CLRP

Right to Active and Effective Treatment

Pursuant to Connecticut Patients’ Bill of Rights all patients are entitled to receive active and effective treatment suited to their individual treatment needs. The obligation to provide active and effective treatment begins as soon as treatment begins and continues until treatment ceases.

In order to provide active and effective treatment, a treatment provider must perform all relevant tests, assessments and evaluations. In addition, providers must make good faith efforts to obtain records of past treatment. The Information obtained from the assessments and record reviews must be utilized to inform the treatment strategy and treatment plan.

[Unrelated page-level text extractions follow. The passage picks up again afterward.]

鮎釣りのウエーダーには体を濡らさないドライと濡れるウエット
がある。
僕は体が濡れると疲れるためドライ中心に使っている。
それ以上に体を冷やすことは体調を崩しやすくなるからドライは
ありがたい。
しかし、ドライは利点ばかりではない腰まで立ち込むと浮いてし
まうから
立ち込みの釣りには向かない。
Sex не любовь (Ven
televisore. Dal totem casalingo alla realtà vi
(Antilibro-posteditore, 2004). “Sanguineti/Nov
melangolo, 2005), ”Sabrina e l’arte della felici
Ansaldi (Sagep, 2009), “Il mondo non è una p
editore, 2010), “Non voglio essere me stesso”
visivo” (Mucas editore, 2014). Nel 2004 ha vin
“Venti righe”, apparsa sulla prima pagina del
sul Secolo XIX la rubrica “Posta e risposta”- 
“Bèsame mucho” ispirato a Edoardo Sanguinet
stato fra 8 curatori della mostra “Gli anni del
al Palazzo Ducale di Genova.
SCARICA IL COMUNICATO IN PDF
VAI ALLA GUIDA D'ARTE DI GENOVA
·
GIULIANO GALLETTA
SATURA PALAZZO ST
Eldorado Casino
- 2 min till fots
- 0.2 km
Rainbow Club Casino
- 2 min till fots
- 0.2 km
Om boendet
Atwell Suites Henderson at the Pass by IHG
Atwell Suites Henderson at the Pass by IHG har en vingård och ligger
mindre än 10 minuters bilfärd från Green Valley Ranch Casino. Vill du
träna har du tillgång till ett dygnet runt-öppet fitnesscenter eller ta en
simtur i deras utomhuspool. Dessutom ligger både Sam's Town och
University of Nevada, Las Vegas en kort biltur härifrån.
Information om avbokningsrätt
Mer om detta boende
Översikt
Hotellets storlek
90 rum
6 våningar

To ensure the treatment is individualized, the patient’s goals must be identified when treatment begins and they should drive the treatment plan. Further, the individual’s needs and preferences must be identified and incorporated in to the treatment plan, For instance if the patient cannot speak English, all necessary treatment services must be provided in a language the patient understands. Likewise, if a patient’s ability to participate in the provider’s programs, services or activities is limited by a physical, cognitive or psychiatric disability, the provider must provide the necessary reasonable accommodations to ensure effective access to treatment services. For instance, if a patient has impaired vision but wants a copy of a treatment plan, it must be provided in an alternative format.

The obligation to provide active and effective treatment requires that an adequate quantity of treatment is provided. The medically accepted standard of care for persons in recovery who are receiving in-patient services is to be provided 20 hours of treatment services per week. It is no longer acceptable for in-patient providers to consider mere presence in a hospital treatment- e.g. milieu therapy- active medical treatment.

Active treatment consists of the treatment interventions prescribed in the treatment plan. In order to determine if the treatment provided is effective, its impact on the patient’s treatment goals and objectives must be assessed at regular intervals. For persons in recovery receiving in patient care, the generally accepted standard of care requires that the effectiveness of the treatment services being provided be assessed every thirty days.

In order to know whether or not each prescribed treatment intervention is effective, the treatment providers must document the patients participation in the treatment and the impact that participation is having on the patient’s achievement of a goal. Every intervention must be connected to a treatment goal. Likewise, every goal must have prescribed interventions.

Each and every prescribed intervention should be evaluated as to its effectiveness. For instance, if one of the treatment goals is reduction in internal stimuli, and the prescribed intervention is a specific medication regime, every 30 days the prescribing physician must ascertain whether the medication is having the desired effect of reducing the patient’s experience of internal stimuli.

If the intervention is proving to be effective but the goal has not yet been achieved the intervention should be continued. If the intervention is not proving to e effective, the providers should explore other possible treatment interventions. If the patient’s goals change, new interventions may be required. Likewise should there be a significant change in circumstances or a critical event, the treatment plan may need to be modified to provide treatment necessary to address any such changes.